Le contentieux territorial autour de l’île de Mbanie, minuscule îlot de la côte ouest-africaine, illustre les tensions croissantes en Afrique centrale autour des ressources pétrolières. Ce litige opposant le Gabon à la Guinée équatoriale remonte aux années 1970, mais les découvertes d’hydrocarbures dans la région au début des années 2000 ont relancé la querelle.
En octobre, les représentants des deux nations ont exposé leurs arguments devant la Cour internationale de justice (CIJ) à La Haye, qui devra trancher définitivement cette affaire en 2025. Pour Malabo, la Guinée équatoriale revendique la propriété de Mbanie sur la base d’un traité de 1900 signé entre l’Espagne et la France, fixant les frontières coloniales en Afrique de l’Ouest. De son côté, le Gabon fonde sa défense sur la Convention de Bata de 1964, document selon lequel l’île appartiendrait au territoire gabonais. La Guinée équatoriale conteste toutefois la légitimité de cette convention, qu’elle considère comme non signée et dépourvue de valeur juridique.

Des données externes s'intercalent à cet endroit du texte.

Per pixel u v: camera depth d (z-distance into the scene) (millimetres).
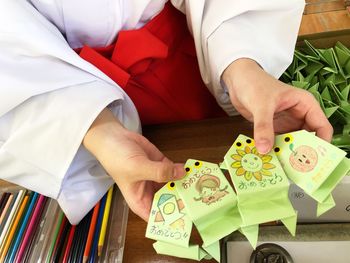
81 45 643
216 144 651
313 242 465
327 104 611
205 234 378
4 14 476
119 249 564
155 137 697
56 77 519
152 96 685
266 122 411
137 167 423
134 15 597
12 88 488
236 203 382
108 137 488
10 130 532
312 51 694
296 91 445
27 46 500
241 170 392
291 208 369
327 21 722
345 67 686
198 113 741
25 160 533
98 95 525
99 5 557
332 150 377
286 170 389
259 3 569
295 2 582
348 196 421
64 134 503
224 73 553
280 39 599
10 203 685
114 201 639
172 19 655
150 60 627
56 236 609
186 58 708
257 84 466
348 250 455
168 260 529
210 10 600
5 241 624
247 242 467
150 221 396
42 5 557
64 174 533
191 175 413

Des ressources pétrolières en jeu
L’enjeu dépasse largement la dimension territoriale : les eaux autour de l’île de Mbanie recèlent d’importantes ressources pétrolières. Des gisements voisins, situés dans les eaux de Guinée équatoriale, produisent actuellement près de 31 000 barils de pétrole par jour et contiendraient plus de 740 millions de barils de pétrole récupérable. Parmi les principaux sites, on trouve le champ en eaux profondes de Ceiba et le complexe d’Okume, opérés par des sociétés internationales comme Trident Energy, Kosmos Energy et Panoro Energy, ainsi que par la compagnie nationale équato-guinéenne GEPetrol.
Du côté gabonais, les perspectives pétrolières incluent le projet Nyonie Deep 1, géré par Perenco, et le projet Topaze-Pilote de Capitaine Energy, prévus pour entrer en production dans les années 2030.
Une dépendance économique au pétrole
Les économies du Gabon et de la Guinée équatoriale reposent en grande partie sur les revenus pétroliers, faisant de cette ressource un pilier de leur stabilité économique. Toutefois, les deux pays sont confrontés à un déclin de leur production ces dernières années. La Guinée équatoriale, autrefois prospère dans le secteur des hydrocarbures, a vu sa production chuter de 79 % depuis son pic de 289 000 barils par jour en 2015. En septembre 2024, la production équato-guinéenne n’atteignait plus que 60 000 barils par jour. La situation s’est encore complexifiée en juin dernier avec le départ d’ExxonMobil, laissant GEPetrol, novice dans la gestion de grands projets, en charge de l’exploitation du champ de Zafiro, une infrastructure cruciale pour le pays.
Le Gabon, de son côté, peine à accroître sa production, stagnante depuis 2016. La production actuelle du pays avoisine les 210 000 barils par jour, malgré des investissements pour stimuler les activités d’extraction. En juin dernier, la société d’État gabonaise a préempté la vente des actifs pétroliers d’Assala à Maurel & Prom, avec le soutien de Gunvor, un négociant en matières premières.
Une décision qui pourrait redéfinir la géopolitique régionale
Les litiges territoriaux liés aux ressources naturelles sont fréquents en Afrique, où plusieurs États partagent des zones maritimes riches en hydrocarbures. Récemment, la République démocratique du Congo et l’Angola ont signé un accord de partage de production pour mettre fin à un différend de 50 ans autour du bloc 14, opéré par Chevron. La résolution de ces conflits est souvent perçue comme une étape cruciale pour stabiliser la région et attirer les investissements étrangers dans le secteur énergétique.
Pour le Gabon et la Guinée équatoriale, dont les économies sont fragilisées par le déclin de la production pétrolière, la souveraineté sur l’île de Mbanie pourrait offrir une occasion de redynamiser leurs industries respectives. Aucun des deux États n’est prêt à renoncer aux perspectives prometteuses offertes par les eaux entourant Mbanie, faisant de cette décision judiciaire un point tournant dans leur stratégie énergétique.